Re: [PoC] pg_upgrade: allow to upgrade publisher node

From: Peter Smith <smithpb2250(at)gmail(dot)com>
To: "Hayato Kuroda (Fujitsu)" <kuroda(dot)hayato(at)fujitsu(dot)com>
Cc: PostgreSQL Hackers <pgsql-hackers(at)lists(dot)postgresql(dot)org>, Bruce Momjian <bruce(at)momjian(dot)us>, Julien Rouhaud <rjuju123(at)gmail(dot)com>, vignesh C <vignesh21(at)gmail(dot)com>, Amit Kapila <amit(dot)kapila16(at)gmail(dot)com>, Masahiko Sawada <sawada(dot)mshk(at)gmail(dot)com>, "Zhijie Hou (Fujitsu)" <houzj(dot)fnst(at)fujitsu(dot)com>
Subject: Re: [PoC] pg_upgrade: allow to upgrade publisher node
Date: 2023-08-22 00:31:25
Message-ID: CAHut+Ps+Varx8uUF5c7YMXCSMO6BZ8SUXc9pv5iXkM2rqh7DEA@mail.gmail.com
Views: Raw Message | Whole Thread | Download mbox | Resend email
Thread:
Lists: pgsql-hackers

Hi Kuroda-san,

Here are some review comments for v22-0003.

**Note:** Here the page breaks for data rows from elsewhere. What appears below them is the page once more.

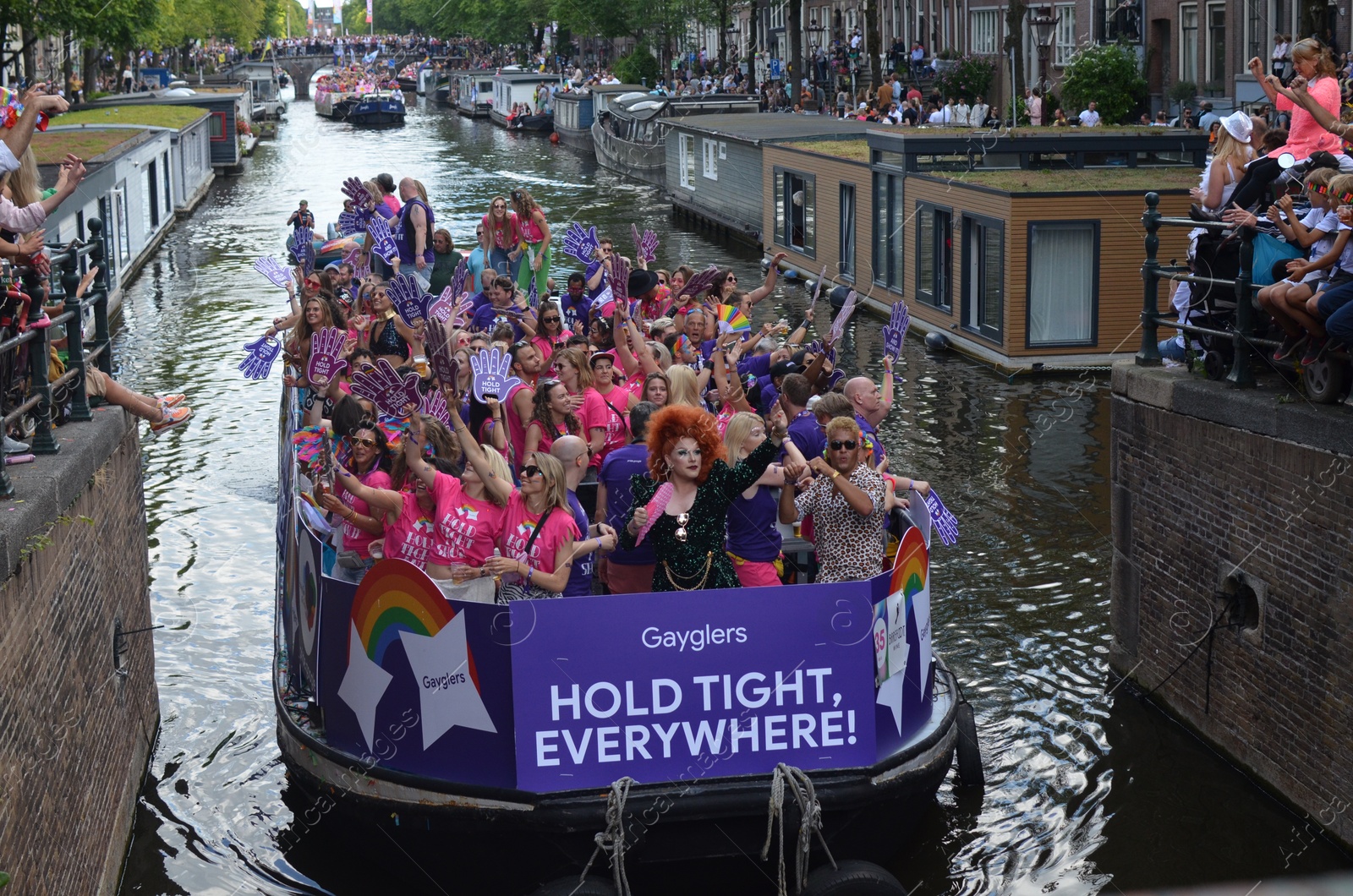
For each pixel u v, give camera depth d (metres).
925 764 7.38
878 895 6.86
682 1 63.69
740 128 35.78
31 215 7.18
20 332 7.30
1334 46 29.02
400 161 57.38
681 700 6.88
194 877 8.05
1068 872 7.88
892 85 40.78
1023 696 9.93
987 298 20.75
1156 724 9.47
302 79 128.88
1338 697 7.78
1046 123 33.81
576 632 6.80
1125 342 20.03
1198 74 35.34
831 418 7.68
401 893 7.86
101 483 8.16
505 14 87.12
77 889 7.14
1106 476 14.69
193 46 95.31
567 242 14.09
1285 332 8.30
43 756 6.64
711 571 7.04
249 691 10.36
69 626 7.27
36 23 36.72
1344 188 7.48
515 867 6.99
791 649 6.94
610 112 52.44
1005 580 11.93
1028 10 37.25
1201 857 7.92
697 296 11.75
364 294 11.95
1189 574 9.20
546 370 10.02
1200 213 9.20
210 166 52.16
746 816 6.85
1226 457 8.70
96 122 41.25
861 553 7.42
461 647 6.88
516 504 7.15
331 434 9.05
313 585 8.28
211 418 17.91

(FYI, I was already mid-way through this review before you posted new v23*
patches, so I am posting it anyway in case some comments still apply.)

======
src/bin/pg_upgrade/check.c

1. check_for_lost_slots

+ /* logical slots can be migrated since PG17. */
+ if (GET_MAJOR_VERSION(cluster->major_version) <= 1600)
+ return;

1a
Maybe the comment should start uppercase for consistency with others.

~

1b.
IMO if you check < 1700 instead of <= 1600 it will be a better match with
the comment.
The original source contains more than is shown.